*** RECORDS FOR PROCESSING ***

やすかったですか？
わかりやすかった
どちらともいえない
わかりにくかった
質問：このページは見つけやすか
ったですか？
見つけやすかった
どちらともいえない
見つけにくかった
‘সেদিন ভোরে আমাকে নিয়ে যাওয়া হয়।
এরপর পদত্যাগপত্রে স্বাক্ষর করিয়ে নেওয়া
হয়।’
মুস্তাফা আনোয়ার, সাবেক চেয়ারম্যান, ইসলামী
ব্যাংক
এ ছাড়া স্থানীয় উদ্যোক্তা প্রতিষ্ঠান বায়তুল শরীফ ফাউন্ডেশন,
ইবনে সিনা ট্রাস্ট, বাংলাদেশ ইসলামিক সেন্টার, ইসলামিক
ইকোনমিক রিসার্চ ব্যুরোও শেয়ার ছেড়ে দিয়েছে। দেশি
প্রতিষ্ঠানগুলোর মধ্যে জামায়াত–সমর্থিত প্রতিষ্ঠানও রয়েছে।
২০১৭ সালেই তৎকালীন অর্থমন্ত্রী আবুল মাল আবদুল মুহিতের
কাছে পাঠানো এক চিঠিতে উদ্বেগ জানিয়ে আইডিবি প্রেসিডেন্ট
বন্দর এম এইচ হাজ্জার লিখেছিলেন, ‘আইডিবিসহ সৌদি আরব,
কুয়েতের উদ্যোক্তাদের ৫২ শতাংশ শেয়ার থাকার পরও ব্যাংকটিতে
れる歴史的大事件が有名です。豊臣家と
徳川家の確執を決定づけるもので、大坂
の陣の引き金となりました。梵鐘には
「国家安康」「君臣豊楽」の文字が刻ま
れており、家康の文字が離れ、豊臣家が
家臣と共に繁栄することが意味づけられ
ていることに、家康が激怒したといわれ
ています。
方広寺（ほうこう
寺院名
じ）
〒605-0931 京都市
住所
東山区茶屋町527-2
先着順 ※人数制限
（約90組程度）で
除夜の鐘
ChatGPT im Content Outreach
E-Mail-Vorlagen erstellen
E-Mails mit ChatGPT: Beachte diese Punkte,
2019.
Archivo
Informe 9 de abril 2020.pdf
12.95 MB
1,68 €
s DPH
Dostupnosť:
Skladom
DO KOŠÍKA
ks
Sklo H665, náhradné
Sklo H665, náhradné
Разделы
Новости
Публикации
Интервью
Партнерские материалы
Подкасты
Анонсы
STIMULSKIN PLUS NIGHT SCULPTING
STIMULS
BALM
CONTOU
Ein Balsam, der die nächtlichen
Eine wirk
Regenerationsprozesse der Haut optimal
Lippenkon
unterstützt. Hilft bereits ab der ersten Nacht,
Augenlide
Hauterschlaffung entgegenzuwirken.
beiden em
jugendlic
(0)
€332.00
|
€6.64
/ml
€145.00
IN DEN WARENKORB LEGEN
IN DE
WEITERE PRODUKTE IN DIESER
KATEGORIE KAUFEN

*** End of RECORDS FOR PROCESSING ***

> **PROMPT**
Render everything from the start of the items down to the line containing "বন্দর এম এইচ" as a numbered list, omitting any blank lines.

> **RESULT**
1. やすかったですか？
2. わかりやすかった
3. どちらともいえない
4. わかりにくかった
5. 質問：このページは見つけやすか
6. ったですか？
7. 見つけやすかった
8. どちらともいえない
9. 見つけにくかった
10. ‘সেদিন ভোরে আমাকে নিয়ে যাওয়া হয়।
11. এরপর পদত্যাগপত্রে স্বাক্ষর করিয়ে নেওয়া
12. হয়।’
13. মুস্তাফা আনোয়ার, সাবেক চেয়ারম্যান, ইসলামী
14. ব্যাংক
15. এ ছাড়া স্থানীয় উদ্যোক্তা প্রতিষ্ঠান বায়তুল শরীফ ফাউন্ডেশন,
16. ইবনে সিনা ট্রাস্ট, বাংলাদেশ ইসলামিক সেন্টার, ইসলামিক
17. ইকোনমিক রিসার্চ ব্যুরোও শেয়ার ছেড়ে দিয়েছে। দেশি
18. প্রতিষ্ঠানগুলোর মধ্যে জামায়াত–সমর্থিত প্রতিষ্ঠানও রয়েছে।
19. ২০১৭ সালেই তৎকালীন অর্থমন্ত্রী আবুল মাল আবদুল মুহিতের
20. কাছে পাঠানো এক চিঠিতে উদ্বেগ জানিয়ে আইডিবি প্রেসিডেন্ট
21. বন্দর এম এইচ হাজ্জার লিখেছিলেন, ‘আইডিবিসহ সৌদি আরব,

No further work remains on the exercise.